Relaxing is just the word used by long-time Café Juice Up customer Holly Kirkpatrick, who said the parklet has made her favorite spot more of a destination.

“We need this kind of positive energy on Blue Hill,” she said. “This place has been my second home and a place to relax my mind with great people since it opened…I love the parklet. Every time I come here now, I say, ‘Let’s sit out front.’ Once we start sitting there, people stop by and talk.”

Wadsworth Phoenix, a longtime adviser to the cafe, said the parklet is a sign of new things happening on Blue Hill Avenue. “Blue Hill Avenue was a five-lane highway on both sides decades ago before they restricted it,” he said. “Café Juice Up is offering something new, but the area just doesn’t have that element.”

The eatery has been a favorite of Mayor Wu. “Cafe Juice Up has been an anchor in the neighborhood for healthy, fresh, and delicious food and drinks since it opened,” she said.

The mayor added she’s excited the “beautiful and relaxing patio will be permanently able to build community and host events and hope to see more spaces like this open up across the city.”

O’Marde said she and Phanor entered into a partnership about a year ago, and made it official this year, because he had been a long-time employee and was “a man of integrity.” She said that together they have dug their way out of the instability wrought by Covid and are back to being innovative and efficient.

“There was a void. Mattapan is considered a food desert,” she recalled. “I believed at the time we could be a beacon in the community and bring something good and bring healthier choices to the people. You would hear people say we have to go downtown or Brookline or Newton if you want anything good. I felt there was room here to develop this and do something the right way on Blue Hill Avenue.”

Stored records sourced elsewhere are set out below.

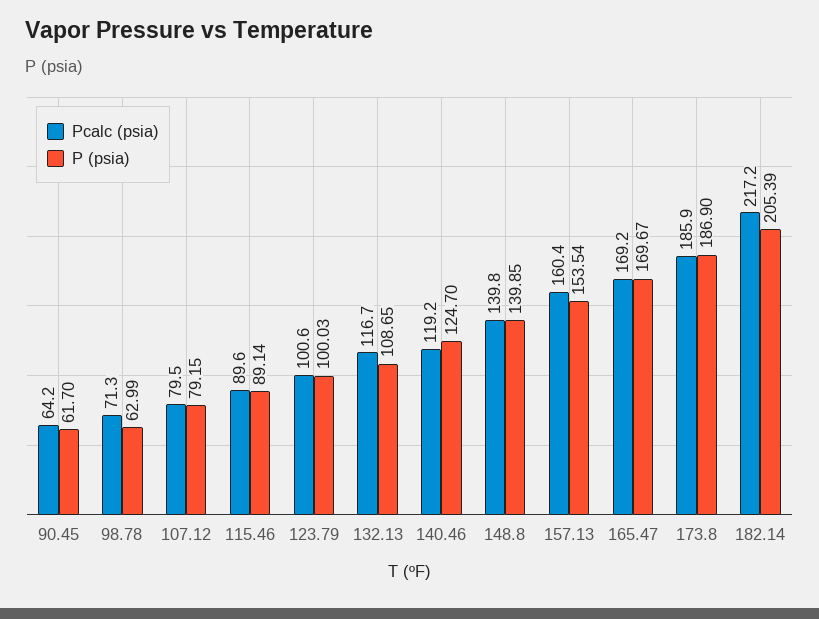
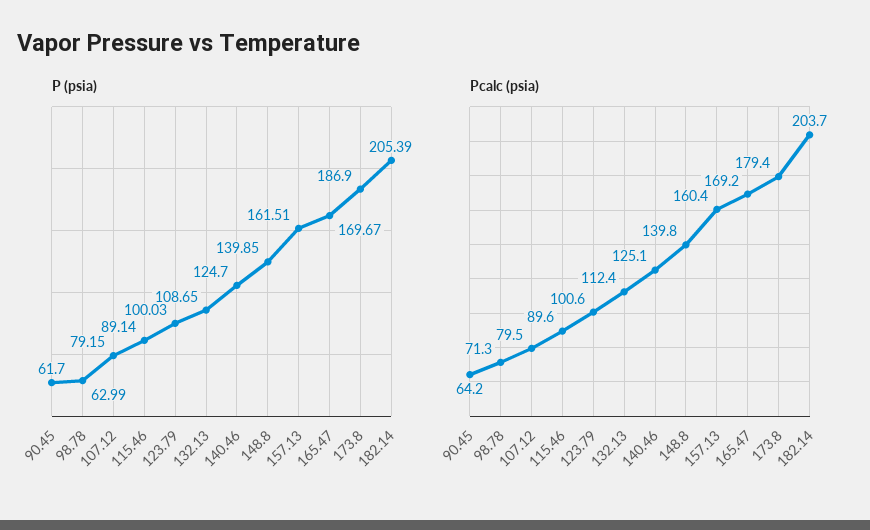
  {
    "Pcalc (psia)": {
      "90.45": 64.2,
      "98.78": 71.3,
      "107.12": 79.5,
      "115.46": 89.6,
      "123.79": 100.6,
-     "132.13": 116.7,
+     "132.13": 112.4,
-     "140.46": 119.2,
+     "140.46": 125.1,
      "148.8": 139.8,
      "157.13": 160.4,
      "165.47": 169.2,
-     "173.8": 185.9,
+     "173.8": 179.4,
-     "182.14": 217.2
+     "182.14": 203.7
    },
    "P (psia)": {
      "90.45": 61.7,
      "98.78": 62.99,
      "107.12": 79.15,
      "115.46": 89.14,
      "123.79": 100.03,
      "132.13": 108.65,
      "140.46": 124.7,
      "148.8": 139.85,
-     "157.13": 153.54,
+     "157.13": 161.51,
      "165.47": 169.67,
      "173.8": 186.9,
      "182.14": 205.39
    }
  }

That mission has now extended to the parklet, and the new outdoor space next to the café which, starting in 2007, O’Marde used to sell fruit while leasing the café space to other tenants. Doing things right, she said, also means cutting out waste, deploying technology, and letting Phanor introduce things like customer loyalty programs and curbside pickup.

They also continue to refine their menu of juices, fruit bowls, and smoothies, with a nod to the predominant Caribbean culture around them. O’Marde, from Antigua, and Phanor, from Haiti, said they make sure to use goods like jackfruit, soursop, and dragon fruit – things Caribbean people will know about, and non-Caribbean customers can learn about and appreciate.

The idea of considering themselves pioneers with her cafe, or with Blue Hill Avenue’s first outdoor dining parklet, is a strange word for O’Marde and Phanor to digest. “To be honest we’re just humbled,” O’Marde said. “Today maybe you can say we’re pioneers in the area, but we started off just wanting to make a change or difference and we were able to do it. Maybe ‘pioneer’ is fitting now.”